600 F.3d at 582. Neither Girts nor Satterlee, then, can be read to allow a district court to issue new orders after the underlying conviction has been vacated, but rather that the district court retains only the power to elucidate an earlier, vague decision. The Girts court noted that the limits of this clarification power must fall short of “materially amending]” an earlier judgment, which is precisely what the district court did here. Accordingly, even if I agreed that the district court retained jurisdiction to grant the unconditional writ, I would reverse its later order barring re-prosecution pursuant to Pitchess — that order blatantly exercises exactly the type of “continuing supervision” barred by Pitchess and contemplated by Girts.
Ill
The majority correctly notes that the warden does not challenge the district court’s order as an abuse of discretion. That, in my view, was bad strategy, albeit consistent with the state’s body of conduct over the past twenty-odd years. In any case, the issue was neither briefed nor otherwise raised by either party, and that is sufficient to end the inquiry. I note that it is far from apparent to me that the death of the prosecution’s star witness before D’Ambrosio’s retrial prejudiced him to such an extent that the extreme measure of barring the retrial altogether was justified. At first blush, the witness’s death appears to be beneficial to D’Ambrosio, particularly in light of the state court’s decision not to allow the witness’s prior testimony to be presented at the retrial. Further, even if D’Ambrosio were to be greatly prejudiced at retrial by the state’s misconduct, he could bring that due-process claim to the state courts on direct review. Because any potential prejudice appears to be curable through the ordinary process, the district court’s decision to bar reprosecution is, if not an abuse of discretion, at least highly suspect. Scott v.

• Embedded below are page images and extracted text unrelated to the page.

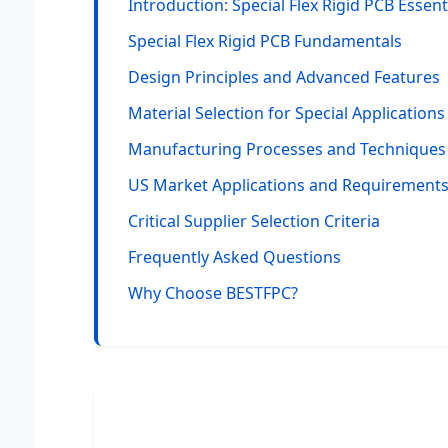
Introduction: Special Flex Rigid PCB Essent
Special Flex Rigid PCB Fundamentals
Design Principles and Advanced Features
Material Selection for Special Applications
Manufacturing Processes and Techniques
US Market Applications and Requirement
Critical Supplier Selection Criteria
Frequently Asked Questions
Why Choose BESTFPC?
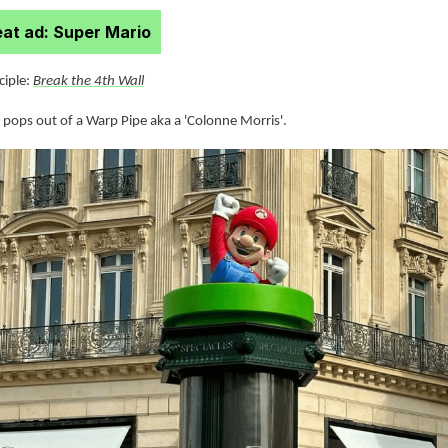
at ad: Super Mario
nciple:
Break the 4th Wall
 pops out of a Warp Pipe aka a 'Colonne Morris'.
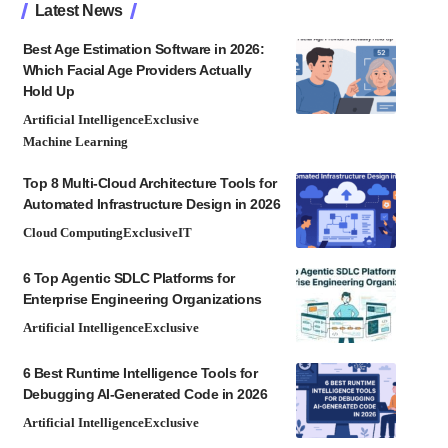
Latest News
Best Age Estimation Software in 2026:
Which Facial Age Providers Actually
Hold Up
Artificial Intelligence
Exclusive
Machine Learning
Top 8 Multi-Cloud Architecture Tools for
Automated Infrastructure Design in 2026
Cloud Computing
Exclusive
IT
6 Top Agentic SDLC Platforms for
Enterprise Engineering Organizations
Artificial Intelligence
Exclusive
6 Best Runtime Intelligence Tools for
Debugging AI-Generated Code in 2026
Artificial Intelligence
Exclusive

Bock, 576 F.Supp.2d 832, 837-38 (E.D.Mich.2008) (“As the term ‘extraordinary’ applies, courts should ... bar[ ] re-prosecution sparingly, reserving this dras*397tic remedy for the most outrageous cases.... Unless the constitutional violation is not redressable at a new trial, or the second trial would be especially unjust, the bar on reprosecution is difficult to justify”) (citations omitted).
IV
In my view, the majority’s opinion is unmoored from both the facts of this case and the applicable case law of both this circuit and the Supreme Court. Moreover, I find particularly troubling that the majority opinion permits federal courts to order habeas relief not only based on the conditions leading to an underlying conviction, but also based on the conditions of an ongoing state criminal proceeding. Because habeas relief may be granted only from final criminal judgments, and only under narrow circumstances, see 28 U.S.C. §§ 2241, 2254, I remain unconvinced that federal courts, under the cloak of habeas jurisdiction, have the authority to interfere with a state’s ongoing prosecutorial efforts, and that is precisely what the district court did here. I therefore respectfully dissent.
. In its brief, the state heavily relies on Pitchess and its holding regarding exhaustion. Appellant's Br. at 18-20. That the state appeared to mistakenly conclude that Pitchess was about jurisdiction is not an express waiver of the exhaustion arguments it included in its brief, and, in any case, this court may consider the issue sua sponte. See Granberry v. Greer, 481 U.S. 129, 133-34, 107 S.Ct. 1671, 95 L.Ed.2d 119 (1987).